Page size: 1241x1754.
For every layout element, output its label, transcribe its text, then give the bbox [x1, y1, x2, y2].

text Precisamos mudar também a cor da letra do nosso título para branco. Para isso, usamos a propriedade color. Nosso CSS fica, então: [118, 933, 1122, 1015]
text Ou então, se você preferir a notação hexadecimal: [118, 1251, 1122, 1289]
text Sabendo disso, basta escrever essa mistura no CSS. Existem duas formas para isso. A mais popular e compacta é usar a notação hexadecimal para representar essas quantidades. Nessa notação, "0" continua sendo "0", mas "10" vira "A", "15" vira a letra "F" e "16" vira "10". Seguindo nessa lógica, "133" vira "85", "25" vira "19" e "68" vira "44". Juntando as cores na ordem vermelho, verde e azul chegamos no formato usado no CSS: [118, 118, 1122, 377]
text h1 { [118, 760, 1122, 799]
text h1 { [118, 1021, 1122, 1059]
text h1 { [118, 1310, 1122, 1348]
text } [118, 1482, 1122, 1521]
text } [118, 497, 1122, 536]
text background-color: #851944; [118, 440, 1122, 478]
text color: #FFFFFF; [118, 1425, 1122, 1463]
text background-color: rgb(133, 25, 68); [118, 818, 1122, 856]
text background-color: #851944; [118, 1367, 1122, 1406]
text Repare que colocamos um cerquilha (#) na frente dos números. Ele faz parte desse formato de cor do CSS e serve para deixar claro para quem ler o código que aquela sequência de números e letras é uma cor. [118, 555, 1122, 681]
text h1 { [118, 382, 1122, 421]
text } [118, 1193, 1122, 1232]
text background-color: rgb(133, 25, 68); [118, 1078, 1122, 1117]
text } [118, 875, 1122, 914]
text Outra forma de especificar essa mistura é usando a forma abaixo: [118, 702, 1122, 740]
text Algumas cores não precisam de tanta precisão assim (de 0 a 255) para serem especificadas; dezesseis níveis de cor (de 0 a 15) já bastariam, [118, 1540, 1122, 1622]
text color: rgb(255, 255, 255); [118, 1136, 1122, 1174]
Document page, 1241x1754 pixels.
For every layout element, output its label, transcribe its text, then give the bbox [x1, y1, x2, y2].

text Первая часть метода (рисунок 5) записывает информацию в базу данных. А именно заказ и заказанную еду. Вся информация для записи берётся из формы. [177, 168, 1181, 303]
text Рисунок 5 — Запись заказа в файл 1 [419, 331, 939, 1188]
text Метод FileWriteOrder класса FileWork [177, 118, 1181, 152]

- **To be done**
Render each line of the records above as a numbered list entry, omitting the blank lines.

- **Task solution**
1. Page size: 1241x1754.
2. For every layout element, output its label, transcribe its text, then give the bbox [x1, y1, x2, y2].
3. text Precisamos mudar também a cor da letra do nosso título para branco. Para isso, usamos a propriedade color. Nosso CSS fica, então: [118, 933, 1122, 1015]
4. text Ou então, se você preferir a notação hexadecimal: [118, 1251, 1122, 1289]
5. text Sabendo disso, basta escrever essa mistura no CSS. Existem duas formas para isso. A mais popular e compacta é usar a notação hexadecimal para representar essas quantidades. Nessa notação, "0" continua sendo "0", mas "10" vira "A", "15" vira a letra "F" e "16" vira "10". Seguindo nessa lógica, "133" vira "85", "25" vira "19" e "68" vira "44". Juntando as cores na ordem vermelho, verde e azul chegamos no formato usado no CSS: [118, 118, 1122, 377]
6. text h1 { [118, 760, 1122, 799]
7. text h1 { [118, 1021, 1122, 1059]
8. text h1 { [118, 1310, 1122, 1348]
9. text } [118, 1482, 1122, 1521]
10. text } [118, 497, 1122, 536]
11. text background-color: #851944; [118, 440, 1122, 478]
12. text color: #FFFFFF; [118, 1425, 1122, 1463]
13. text background-color: rgb(133, 25, 68); [118, 818, 1122, 856]
14. text background-color: #851944; [118, 1367, 1122, 1406]
15. text Repare que colocamos um cerquilha (#) na frente dos números. Ele faz parte desse formato de cor do CSS e serve para deixar claro para quem ler o código que aquela sequência de números e letras é uma cor. [118, 555, 1122, 681]
16. text h1 { [118, 382, 1122, 421]
17. text } [118, 1193, 1122, 1232]
18. text background-color: rgb(133, 25, 68); [118, 1078, 1122, 1117]
19. text } [118, 875, 1122, 914]
20. text Outra forma de especificar essa mistura é usando a forma abaixo: [118, 702, 1122, 740]
21. text Algumas cores não precisam de tanta precisão assim (de 0 a 255) para serem especificadas; dezesseis níveis de cor (de 0 a 15) já bastariam, [118, 1540, 1122, 1622]
22. text color: rgb(255, 255, 255); [118, 1136, 1122, 1174]
23. Document page, 1241x1754 pixels.
24. For every layout element, output its label, transcribe its text, then give the bbox [x1, y1, x2, y2].
25. text Первая часть метода (рисунок 5) записывает информацию в базу данных. А именно заказ и заказанную еду. Вся информация для записи берётся из формы. [177, 168, 1181, 303]
26. text Рисунок 5 — Запись заказа в файл 1 [419, 331, 939, 1188]
27. text Метод FileWriteOrder класса FileWork [177, 118, 1181, 152]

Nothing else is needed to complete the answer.